Hi Dominik,

On Mon, Nov 22, 2021 at 10:31:15AM +0000, Froehlich, Dominik wrote:
> For ongoing connections (not total), the stats page shows a tooltip stating
> 
> 
>   *   Current Active Connections
>   *   Current Used Connections
>   *   Current Idle Connections (broken down into safe and unsafe idle 
> connections)
> 
> What is the difference between active and used connections? Which number
> combined with idle connections reflects the current number of open
> connections on the OS level? (i.e. using resources like fds, buffers, ports)

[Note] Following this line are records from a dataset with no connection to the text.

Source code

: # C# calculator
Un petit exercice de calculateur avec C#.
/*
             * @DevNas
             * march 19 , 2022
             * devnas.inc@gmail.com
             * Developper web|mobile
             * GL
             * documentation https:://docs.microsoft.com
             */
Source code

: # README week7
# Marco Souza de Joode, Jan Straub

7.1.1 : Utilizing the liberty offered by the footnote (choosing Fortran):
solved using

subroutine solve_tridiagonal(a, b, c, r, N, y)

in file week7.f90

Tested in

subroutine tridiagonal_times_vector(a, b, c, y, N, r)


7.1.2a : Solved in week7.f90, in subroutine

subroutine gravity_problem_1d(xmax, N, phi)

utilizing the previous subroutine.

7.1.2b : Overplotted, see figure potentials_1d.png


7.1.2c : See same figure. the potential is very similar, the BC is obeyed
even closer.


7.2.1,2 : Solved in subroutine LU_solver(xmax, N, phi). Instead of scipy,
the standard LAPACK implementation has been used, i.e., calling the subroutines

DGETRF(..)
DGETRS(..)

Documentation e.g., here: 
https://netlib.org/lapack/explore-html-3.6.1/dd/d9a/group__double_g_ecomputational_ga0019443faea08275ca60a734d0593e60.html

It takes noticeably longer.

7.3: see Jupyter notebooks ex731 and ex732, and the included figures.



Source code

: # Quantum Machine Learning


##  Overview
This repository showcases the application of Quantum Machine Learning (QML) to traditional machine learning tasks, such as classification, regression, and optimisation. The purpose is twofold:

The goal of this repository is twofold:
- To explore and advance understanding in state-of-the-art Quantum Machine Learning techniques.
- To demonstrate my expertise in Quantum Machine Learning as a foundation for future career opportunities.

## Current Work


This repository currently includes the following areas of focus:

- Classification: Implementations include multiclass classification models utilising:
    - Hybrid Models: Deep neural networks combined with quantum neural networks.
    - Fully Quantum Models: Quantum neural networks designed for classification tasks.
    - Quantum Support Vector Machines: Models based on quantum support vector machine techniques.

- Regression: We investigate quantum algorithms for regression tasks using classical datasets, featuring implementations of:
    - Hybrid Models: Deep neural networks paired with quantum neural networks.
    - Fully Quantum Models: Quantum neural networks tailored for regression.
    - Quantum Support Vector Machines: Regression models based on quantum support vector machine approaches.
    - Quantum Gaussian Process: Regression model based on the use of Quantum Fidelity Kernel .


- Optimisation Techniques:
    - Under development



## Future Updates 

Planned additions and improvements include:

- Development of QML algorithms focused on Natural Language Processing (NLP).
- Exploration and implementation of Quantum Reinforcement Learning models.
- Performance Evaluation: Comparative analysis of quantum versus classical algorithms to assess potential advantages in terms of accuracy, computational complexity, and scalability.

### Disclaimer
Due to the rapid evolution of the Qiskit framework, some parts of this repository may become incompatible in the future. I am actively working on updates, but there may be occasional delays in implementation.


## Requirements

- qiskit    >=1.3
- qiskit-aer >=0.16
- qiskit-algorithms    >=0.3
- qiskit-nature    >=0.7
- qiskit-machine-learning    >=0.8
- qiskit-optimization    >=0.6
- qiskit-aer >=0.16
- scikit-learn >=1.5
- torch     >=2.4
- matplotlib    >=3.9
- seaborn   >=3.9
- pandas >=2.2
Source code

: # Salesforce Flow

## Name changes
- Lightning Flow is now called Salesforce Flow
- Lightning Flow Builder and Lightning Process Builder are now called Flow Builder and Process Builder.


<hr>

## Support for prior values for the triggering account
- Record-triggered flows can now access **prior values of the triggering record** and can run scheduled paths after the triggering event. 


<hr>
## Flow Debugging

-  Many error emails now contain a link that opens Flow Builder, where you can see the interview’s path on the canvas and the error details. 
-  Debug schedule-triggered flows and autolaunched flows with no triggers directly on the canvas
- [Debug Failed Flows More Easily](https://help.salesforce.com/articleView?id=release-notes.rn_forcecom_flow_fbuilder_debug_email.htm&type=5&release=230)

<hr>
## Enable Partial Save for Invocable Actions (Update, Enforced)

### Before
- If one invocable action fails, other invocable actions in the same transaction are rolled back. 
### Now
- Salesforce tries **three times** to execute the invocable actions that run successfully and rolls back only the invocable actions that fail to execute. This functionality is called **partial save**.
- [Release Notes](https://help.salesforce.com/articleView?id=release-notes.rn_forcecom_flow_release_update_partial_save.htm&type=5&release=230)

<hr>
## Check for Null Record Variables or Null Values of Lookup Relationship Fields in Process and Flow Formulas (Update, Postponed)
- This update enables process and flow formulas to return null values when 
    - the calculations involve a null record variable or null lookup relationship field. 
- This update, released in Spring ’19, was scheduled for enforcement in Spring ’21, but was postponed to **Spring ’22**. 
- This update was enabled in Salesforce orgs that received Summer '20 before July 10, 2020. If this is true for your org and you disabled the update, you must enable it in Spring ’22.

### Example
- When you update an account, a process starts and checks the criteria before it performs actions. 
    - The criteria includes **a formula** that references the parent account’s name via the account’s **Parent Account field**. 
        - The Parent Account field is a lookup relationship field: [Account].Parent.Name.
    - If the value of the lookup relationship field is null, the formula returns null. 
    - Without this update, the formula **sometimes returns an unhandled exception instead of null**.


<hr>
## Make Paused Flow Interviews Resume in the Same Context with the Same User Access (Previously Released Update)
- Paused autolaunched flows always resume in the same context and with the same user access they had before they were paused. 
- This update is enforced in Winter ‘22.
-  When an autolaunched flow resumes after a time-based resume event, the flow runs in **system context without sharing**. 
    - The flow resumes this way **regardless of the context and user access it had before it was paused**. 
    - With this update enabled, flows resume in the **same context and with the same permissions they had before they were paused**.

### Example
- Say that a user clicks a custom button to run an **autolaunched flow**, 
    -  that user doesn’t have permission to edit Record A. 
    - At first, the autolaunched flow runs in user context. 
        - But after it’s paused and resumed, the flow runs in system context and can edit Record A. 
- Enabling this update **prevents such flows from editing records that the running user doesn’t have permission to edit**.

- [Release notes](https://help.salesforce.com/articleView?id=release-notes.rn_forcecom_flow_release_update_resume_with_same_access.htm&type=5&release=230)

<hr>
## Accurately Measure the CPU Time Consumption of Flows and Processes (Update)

You had me look at the code to figure the exact detail :-/

They're not computed the same way but I think that this results in them
being equivalent nowadays:
  - active is server->cur_sess, which is incremented whenever we need to
    establish a connection to a server, possibly after leaving the queue;

  - used is the number of server connections used, that is maintained at
    the idle pool layer for statistics.

Functionally speaking, even though they are not computed at the same place
and for the same reasons, I think they're the same. And except in rare
cases in my tests (slight timing differences), I think they're the same
now. Previously when idle connections couldn't be shared between threads
it would have been more complicated as one would be a sum of stuff that
could not necessarily be usable though. That's probably something we need
to consider cleaning for future versions.

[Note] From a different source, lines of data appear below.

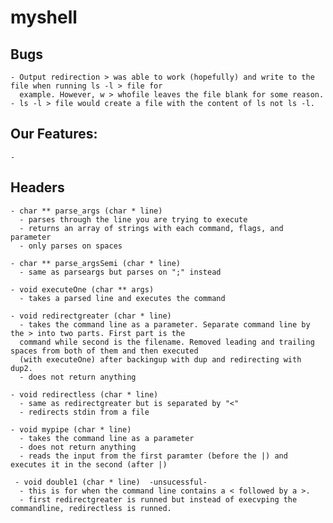 # myshell

## Bugs
    - Output redirection > was able to work (hopefully) and write to the file when running ls -l > file for 
      example. However, w > whofile leaves the file blank for some reason.
    - ls -l > file would create a file with the content of ls not ls -l.

## Our Features: 
    - 
    
## Headers
    - char ** parse_args (char * line) 
      - parses through the line you are trying to execute
      - returns an array of strings with each command, flags, and parameter 
      - only parses on spaces 
 
    - char ** parse_argsSemi (char * line) 
      - same as parseargs but parses on ";" instead
      
    - void executeOne (char ** args) 
      - takes a parsed line and executes the command 
      
    - void redirectgreater (char * line) 
      - takes the command line as a parameter. Separate command line by the > into two parts. First part is the
      command while second is the filename. Removed leading and trailing spaces from both of them and then executed
      (with executeOne) after backingup with dup and redirecting with dup2.
      - does not return anything
 
    - void redirectless (char * line) 
      - same as redirectgreater but is separated by "<"
      - redirects stdin from a file
  
    - void mypipe (char * line)
      - takes the command line as a parameter
      - does not return anything 
      - reads the input from the first paramter (before the |) and executes it in the second (after |)
     
     - void double1 (char * line)  -unsucessful-
      - this is for when the command line contains a < followed by a >.
      - first redirectgreater is runned but instead of execvping the commandline, redirectless is runned.
 
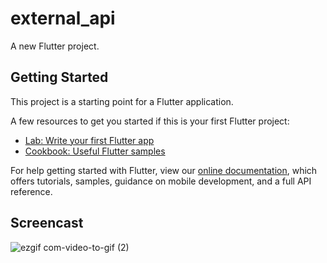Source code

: # external_api

A new Flutter project.

## Getting Started

This project is a starting point for a Flutter application.

A few resources to get you started if this is your first Flutter project:

- [Lab: Write your first Flutter app](https://flutter.dev/docs/get-started/codelab)
- [Cookbook: Useful Flutter samples](https://flutter.dev/docs/cookbook)

For help getting started with Flutter, view our
[online documentation](https://flutter.dev/docs), which offers tutorials,
samples, guidance on mobile development, and a full API reference.

## Screencast

![ezgif com-video-to-gif (2)](https://user-images.githubusercontent.com/40181843/76195212-d112f980-620d-11ea-9a67-1dd452480ad4.gif)
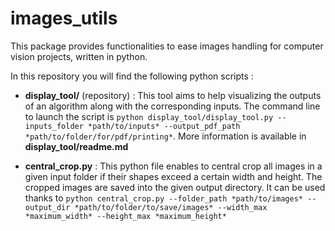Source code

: # images_utils

This package provides functionalities to ease images handling for computer vision projects, written in python.  

In this repository you will find the following python scripts : 

- **display_tool/** (repository) : This tool aims to help visualizing the outputs of an algorithm along with the corresponding inputs. The command line to launch the script is `python display_tool/display_tool.py --inputs_folder *path/to/inputs* --output_pdf_path *path/to/folder/for/pdf/printing*`. More information is available in **display_tool/readme.md**

- **central_crop.py** : This python file enables to central crop all images in a given input folder if their shapes exceed a certain width and height. The cropped images are saved into the given output directory. It can be used thanks to `python central_crop.py --folder_path *path/to/images* --output_dir *path/to/folder/to/save/images* --width_max *maximum_width* --height_max *maximum_height*`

> My ultimate goal is to answer the question "how loaded is this machine?" vs.
> a limit of open connections.

Got it. Then use either (or focus on active which is the historical one).
It's incremented only when under use. And use "used+idle" to know the number
of established connections at the OS level.

> What's the difference between safe and unsafe idle connections? Is it related
> to the http-reuse directive, e.g. private vs. non-private reusable
> connections?

Yes that's in part it. A safe connection is one which has proven that it was
reusable (it got reused at least once) an on which we're OK with sending the
first request of a connection because it's reasonably safe. An unsafe
connection is one that has processed 0 or 1 request only. When you use
"http-reuse always", this makesk no difference, both are always used.